Automated test output
Taking this a step further, I created a different version of this script that would try out almost every combination of variables for blur, thresholding, etc on this set of images and figure out what the most optimized set of variables would be that had the best accuracy. This script took quite a bit longer to run, around 7 hours on my machine, but in the end came up with a different set of variables that I didn’t find when I tested it manually.
With the process and code working in Python, it was time to convert this logic over to C++ (technically Objective C++) so I could embed this logic in my iOS application. Thankfully most of the code is really easy to port from Python to C++ since a lot of the methods and signatures are all the same. One of the main differences being that in C++ the methods operating on an Image Mat work on a pointer to the image where the Python code returns an image instead.
I won’t go into all the details of how to connect the iPhone camera to the image processing, but the basic idea is that you can use the AVFoundation
classes to setup an AVCaptureSession
that will take input from the phone camera and stream the pixels to a buffer delegate where you can run your processing logic. This processing typically happens on a dispatch queue to avoid blocking your main thread.
In my app’s code, I take the raw pixel data and pass that into the processor that will end up returning a predicted digit string, an optional raw image after processing for debugging, and a basic confidence level of it’s prediction. Once it’s fairly confident with a value, it’ll display that on the screen.
One note on the usability in the implementation is that in order capture the digits, the user has to tap a button on the screen. I noticed in testing that the movement of your hand to hit the button sometimes would cause the digits to recalculate and you might end up with digits you didn’t want. So rather than take the digits from the point when you press the button, the code will take a running average of the most calculated value over the duration and display that one. This helps with any sudden movements that occur when you tap the button to save and also avoids a constant jitter of readings while the processor is running.
Here is a quick clip of the app running:
Whether or not this is a feature that anyone will actually ever use is yet to be determined, but it was a fun exercise in implementing some of the Machine Learning concepts and playing with OpenCV. Since I work from home, I don’t actually fill up my car very often, so I haven’t tested this a ton in the real world, but in the app you can send me your fuel pump images if the scanning doesn’t work and I can try to make it better in the future.

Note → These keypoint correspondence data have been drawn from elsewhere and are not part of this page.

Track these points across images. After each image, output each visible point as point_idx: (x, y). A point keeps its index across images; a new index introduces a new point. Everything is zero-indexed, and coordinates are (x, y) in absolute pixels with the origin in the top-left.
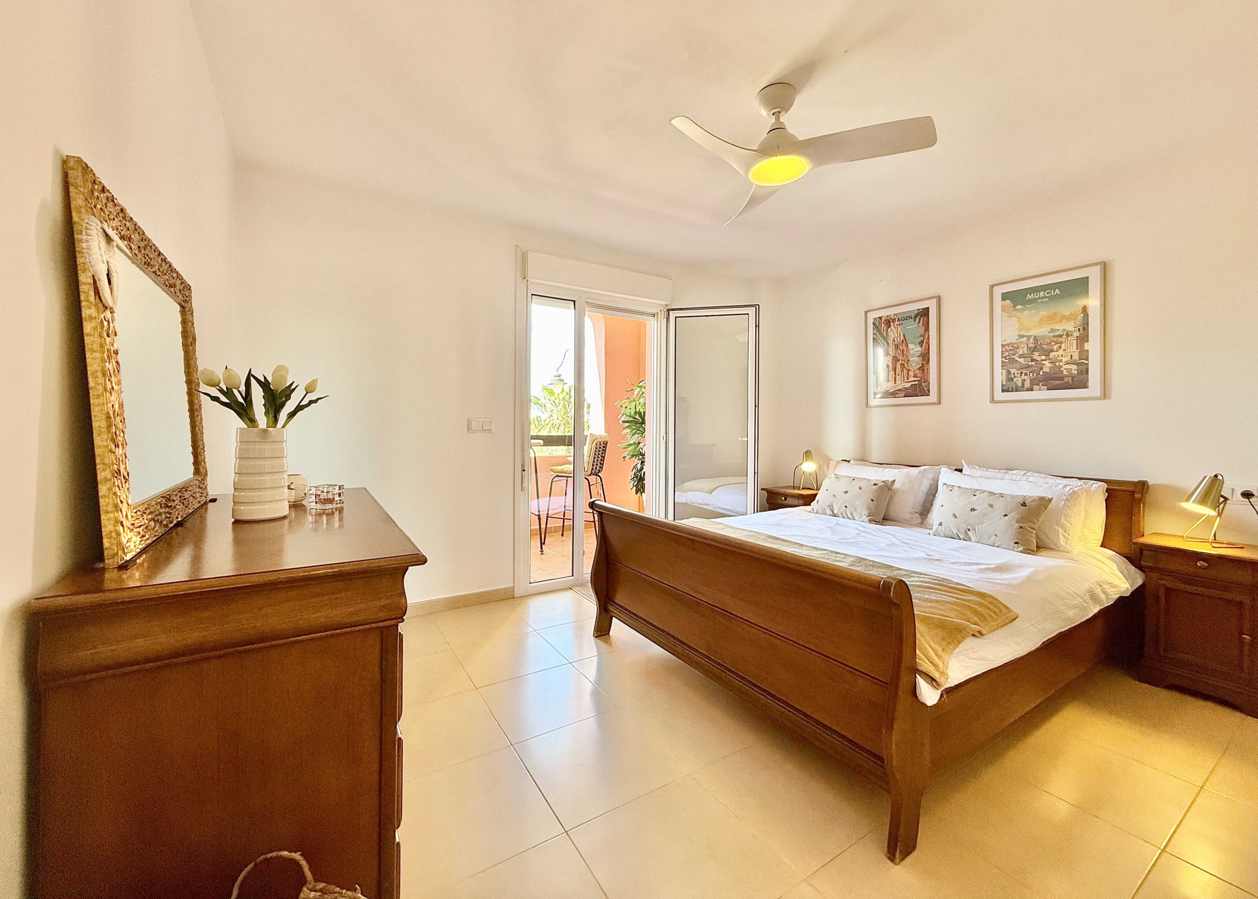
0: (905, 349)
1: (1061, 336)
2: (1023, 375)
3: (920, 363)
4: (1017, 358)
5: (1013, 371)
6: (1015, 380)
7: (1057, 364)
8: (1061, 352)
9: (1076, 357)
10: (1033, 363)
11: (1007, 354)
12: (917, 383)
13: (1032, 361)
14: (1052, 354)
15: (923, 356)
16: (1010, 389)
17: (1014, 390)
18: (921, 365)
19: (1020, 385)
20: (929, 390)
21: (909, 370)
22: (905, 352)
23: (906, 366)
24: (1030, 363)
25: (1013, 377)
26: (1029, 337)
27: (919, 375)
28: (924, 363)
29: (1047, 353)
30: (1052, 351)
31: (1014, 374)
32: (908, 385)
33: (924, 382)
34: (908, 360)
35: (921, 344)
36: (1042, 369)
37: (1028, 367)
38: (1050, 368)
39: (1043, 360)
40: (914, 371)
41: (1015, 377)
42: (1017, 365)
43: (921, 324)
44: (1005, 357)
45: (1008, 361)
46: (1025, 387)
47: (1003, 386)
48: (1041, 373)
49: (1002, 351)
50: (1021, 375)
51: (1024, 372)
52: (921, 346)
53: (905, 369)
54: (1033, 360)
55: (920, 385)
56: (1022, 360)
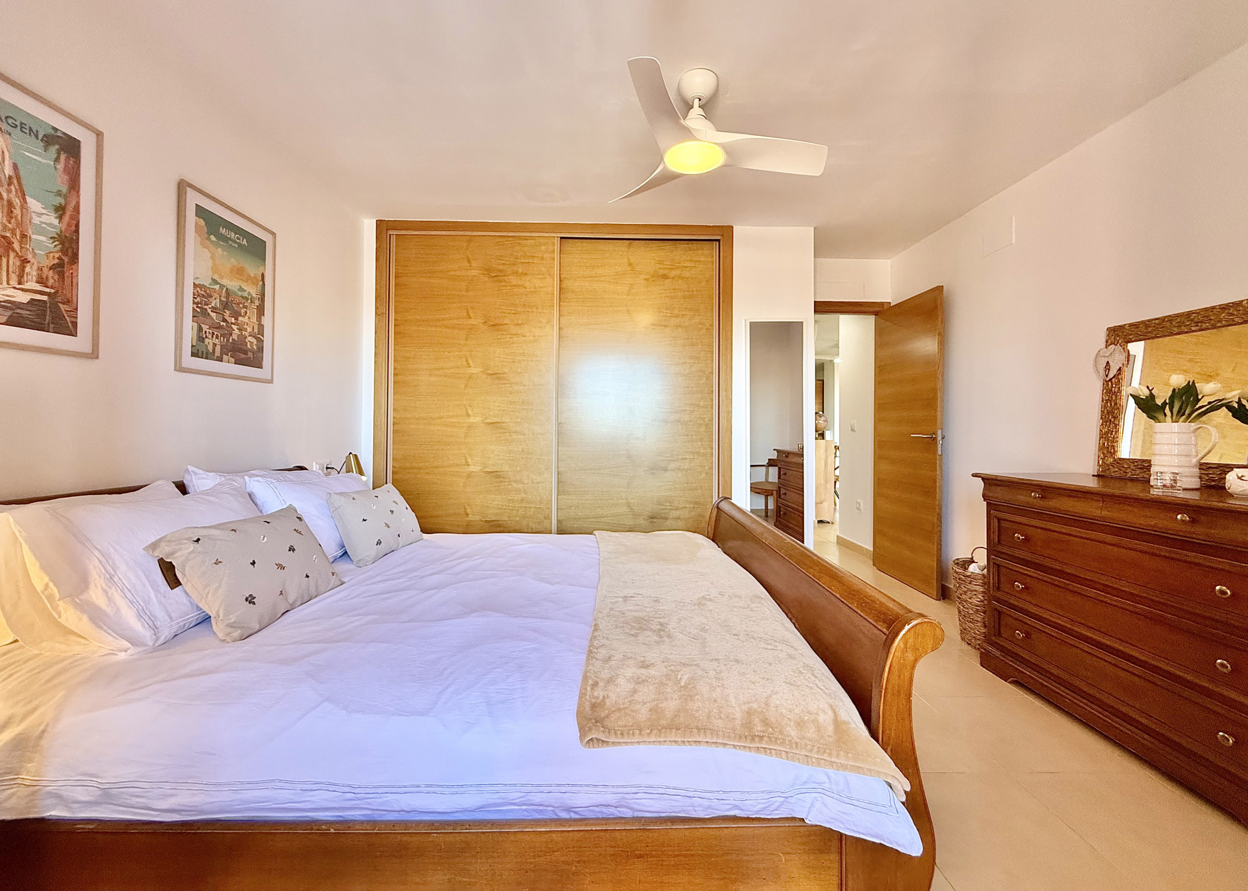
0: (17, 202)
1: (247, 299)
2: (214, 336)
3: (57, 255)
4: (209, 311)
5: (205, 328)
6: (207, 340)
7: (244, 333)
8: (246, 319)
9: (256, 330)
10: (224, 324)
11: (198, 299)
12: (45, 298)
13: (223, 321)
14: (240, 318)
15: (62, 243)
16: (200, 355)
17: (204, 356)
18: (56, 261)
19: (211, 351)
20: (75, 324)
21: (25, 261)
22: (17, 212)
23: (16, 246)
24: (222, 323)
25: (204, 337)
26: (222, 286)
27: (51, 282)
28: (66, 260)
29: (236, 315)
30: (241, 315)
31: (206, 332)
32: (23, 298)
33: (63, 303)
34: (24, 236)
35: (60, 210)
36: (231, 334)
37: (219, 327)
38: (239, 335)
39: (232, 323)
40: (40, 269)
41: (206, 337)
42: (208, 321)
43: (61, 166)
44: (198, 303)
45: (200, 314)
46: (216, 355)
47: (192, 346)
48: (231, 341)
49: (194, 294)
50: (212, 337)
51: (216, 333)
52: (60, 218)
53: (12, 255)
54: (224, 320)
55: (55, 306)
56: (213, 315)
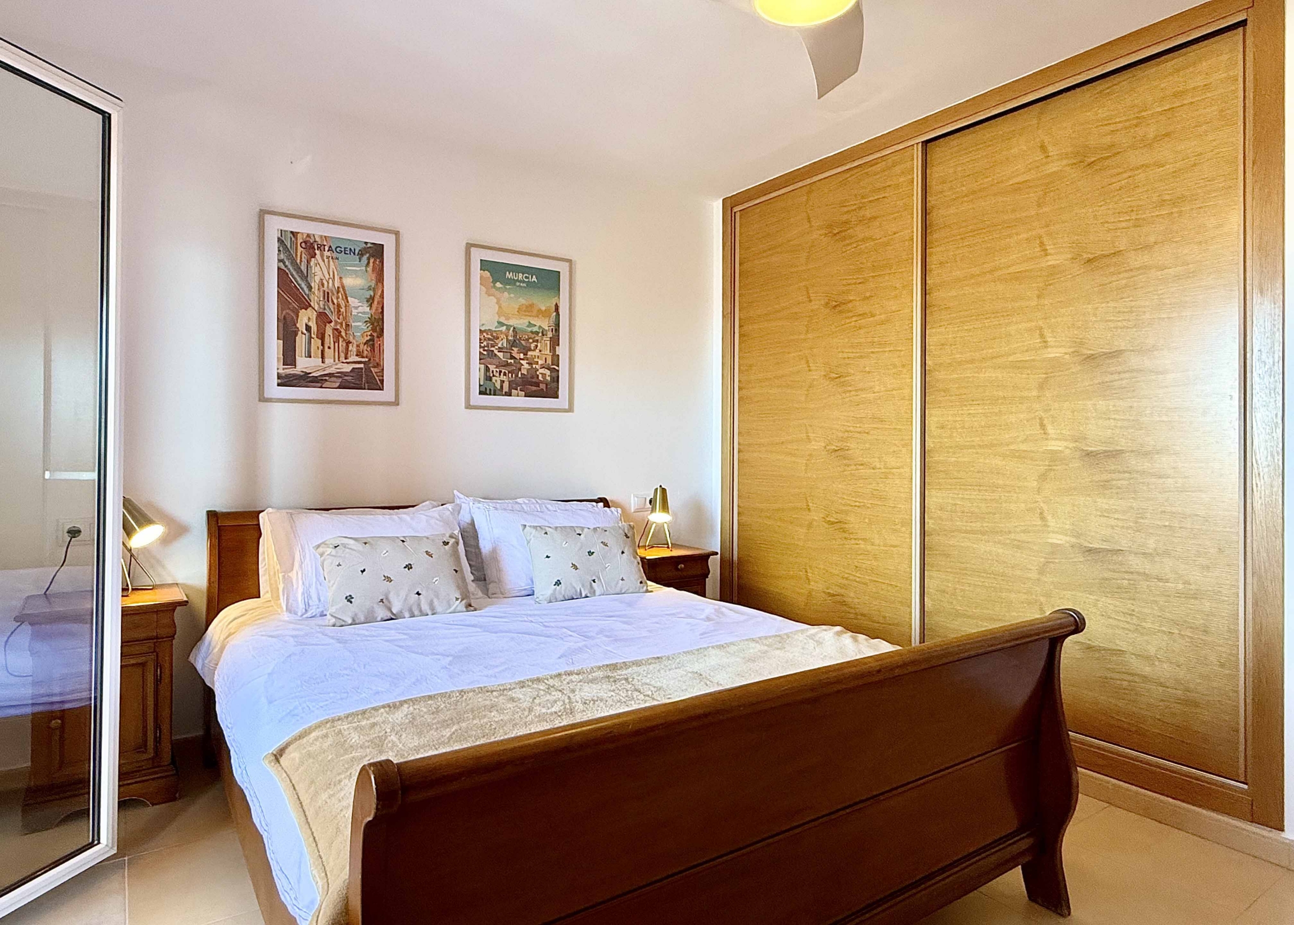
0: (342, 303)
1: (537, 333)
2: (502, 374)
3: (369, 333)
4: (496, 352)
5: (492, 367)
6: (494, 379)
7: (534, 366)
8: (537, 353)
9: (549, 361)
10: (512, 361)
11: (485, 343)
12: (362, 366)
13: (511, 359)
14: (530, 353)
15: (372, 324)
16: (488, 392)
17: (492, 393)
18: (369, 338)
19: (499, 388)
20: (382, 381)
21: (348, 343)
22: (343, 310)
23: (343, 334)
24: (509, 361)
25: (491, 375)
26: (508, 327)
27: (365, 353)
28: (375, 334)
29: (525, 350)
30: (530, 350)
31: (493, 372)
32: (347, 368)
33: (374, 367)
34: (347, 325)
35: (370, 301)
36: (520, 369)
37: (507, 365)
38: (528, 370)
39: (521, 359)
40: (358, 346)
41: (494, 376)
42: (495, 361)
43: (370, 269)
44: (484, 347)
45: (486, 356)
46: (504, 391)
47: (480, 385)
48: (520, 376)
49: (480, 339)
50: (500, 375)
51: (503, 371)
52: (371, 306)
53: (341, 340)
54: (512, 357)
55: (368, 370)
56: (500, 355)
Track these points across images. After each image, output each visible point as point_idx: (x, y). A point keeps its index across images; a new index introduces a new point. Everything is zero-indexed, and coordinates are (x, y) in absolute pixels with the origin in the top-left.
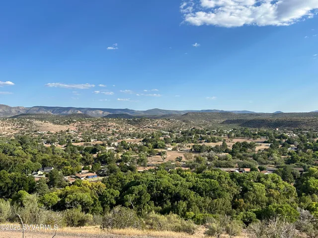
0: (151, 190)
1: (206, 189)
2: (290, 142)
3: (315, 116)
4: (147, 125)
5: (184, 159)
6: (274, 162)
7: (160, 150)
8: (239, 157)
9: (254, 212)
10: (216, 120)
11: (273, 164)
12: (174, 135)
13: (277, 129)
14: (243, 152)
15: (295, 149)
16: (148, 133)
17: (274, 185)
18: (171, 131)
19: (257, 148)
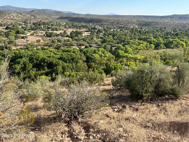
0: (32, 61)
1: (68, 59)
2: (99, 31)
3: (108, 17)
4: (5, 17)
5: (42, 41)
6: (95, 43)
7: (22, 35)
8: (76, 40)
9: (102, 69)
10: (53, 17)
11: (95, 44)
12: (29, 25)
13: (91, 24)
14: (77, 36)
15: (103, 35)
16: (8, 23)
17: (103, 54)
18: (25, 22)
19: (84, 35)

So far in my testing the biggest issue the app has is with the glare on the pump display. Depending on the lighting at the pump and the angle of the phone can lead to some scans that just don’t work. I’m still working on the best way to handle those issues.
For future releases, I’d love to be able to scan the entire pump display at once, and then find the digits and split them automatically into cost and amount. Due to the differences in pumps, it’s not always consistent where these numbers are and are sometimes in individual lcd panels.
I’m still messing with different ideas to isolate the digits, but figured I’d share what I have so far and see how it goes. Maybe there are much better ways to do this; if you know of any tips/tricks, let me know!